Please copy the text lines of every item below word for word, leaving the pictures out of your answer.

——————————

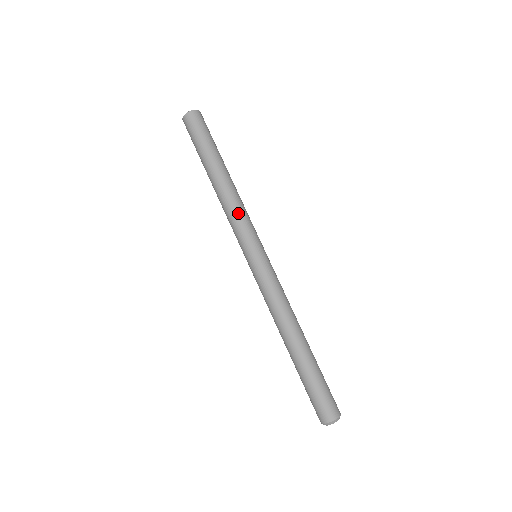
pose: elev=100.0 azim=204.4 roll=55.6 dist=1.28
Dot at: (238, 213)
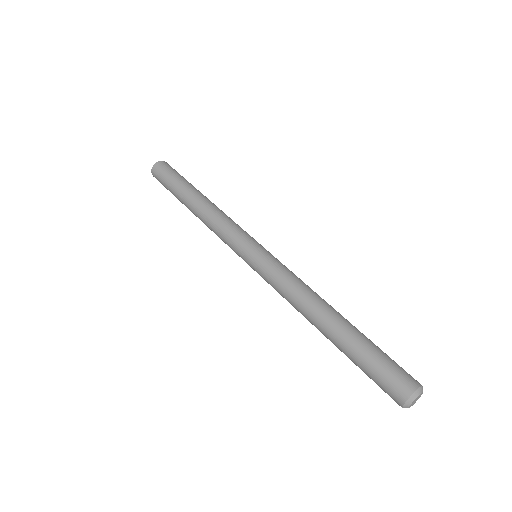
Dot at: (222, 223)
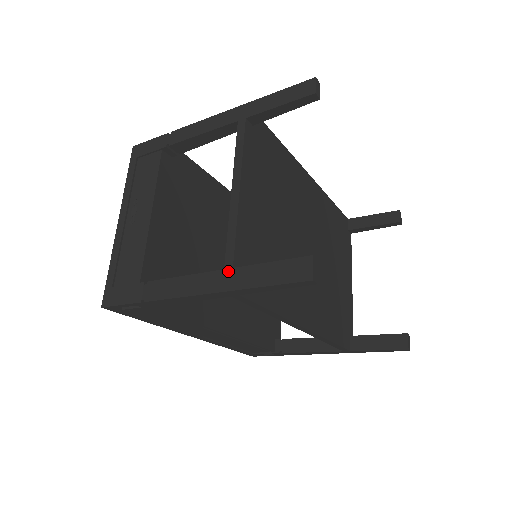
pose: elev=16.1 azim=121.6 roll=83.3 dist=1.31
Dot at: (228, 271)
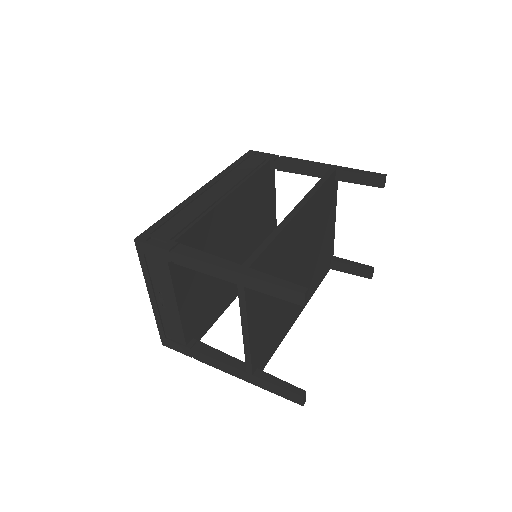
Dot at: (250, 375)
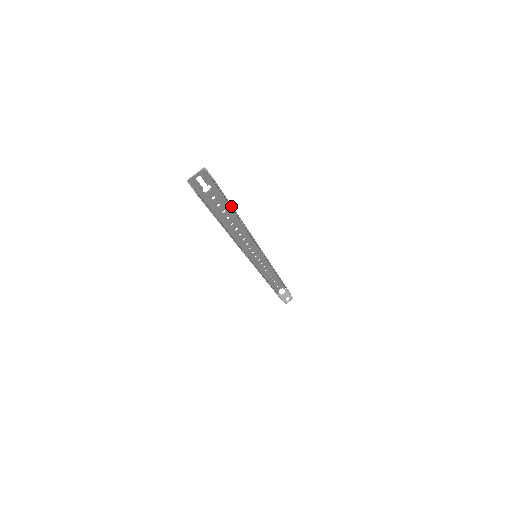
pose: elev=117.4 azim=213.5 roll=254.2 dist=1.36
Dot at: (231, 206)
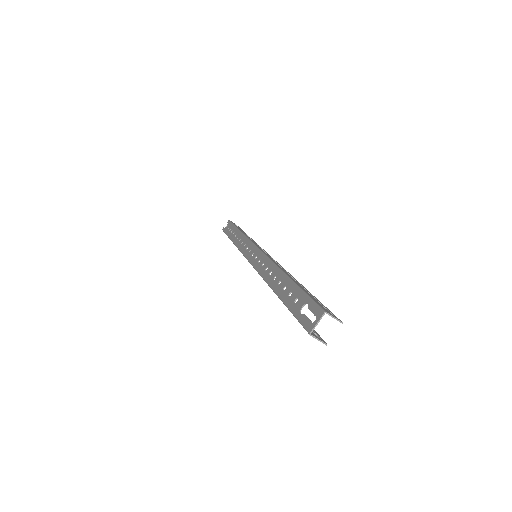
Dot at: occluded
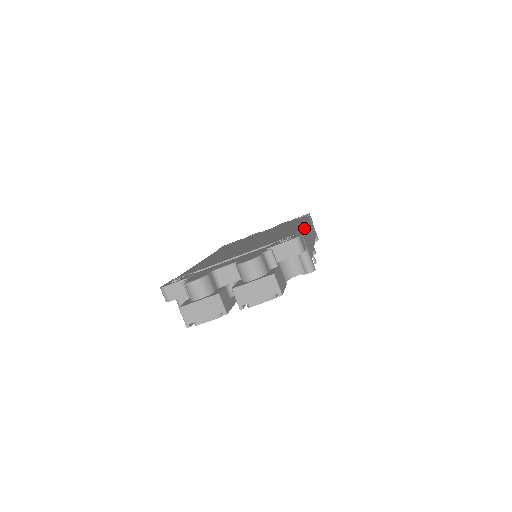
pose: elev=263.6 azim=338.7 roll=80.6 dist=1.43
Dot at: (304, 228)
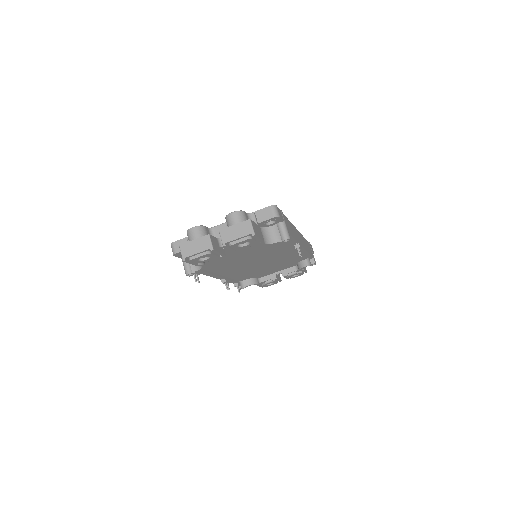
Dot at: (290, 222)
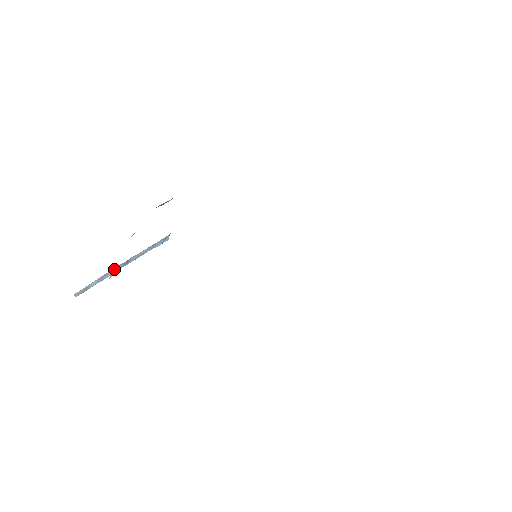
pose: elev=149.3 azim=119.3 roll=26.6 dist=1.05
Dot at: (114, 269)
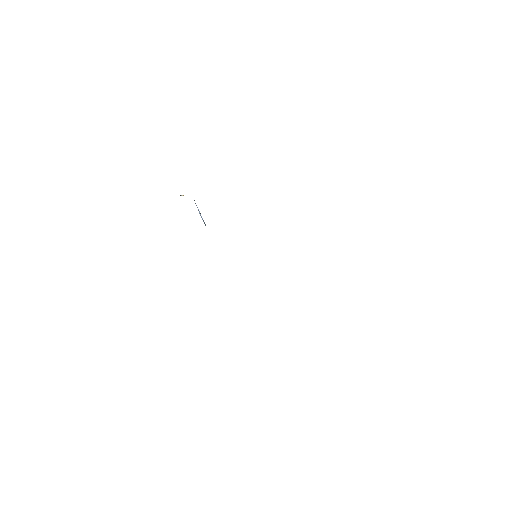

——————————

# Answer to this problem:
pose: elev=100.0 azim=204.4 roll=55.6 dist=1.28
Dot at: (238, 213)
Dot at: (222, 223)
pose: elev=16.1 azim=121.6 roll=83.3 dist=1.31
Dot at: (228, 271)
Dot at: (250, 375)
pose: elev=117.4 azim=213.5 roll=254.2 dist=1.36
Dot at: (231, 206)
Dot at: occluded
pose: elev=263.6 azim=338.7 roll=80.6 dist=1.43
Dot at: (304, 228)
Dot at: (290, 222)
pose: elev=149.3 azim=119.3 roll=26.6 dist=1.05
Dot at: (114, 269)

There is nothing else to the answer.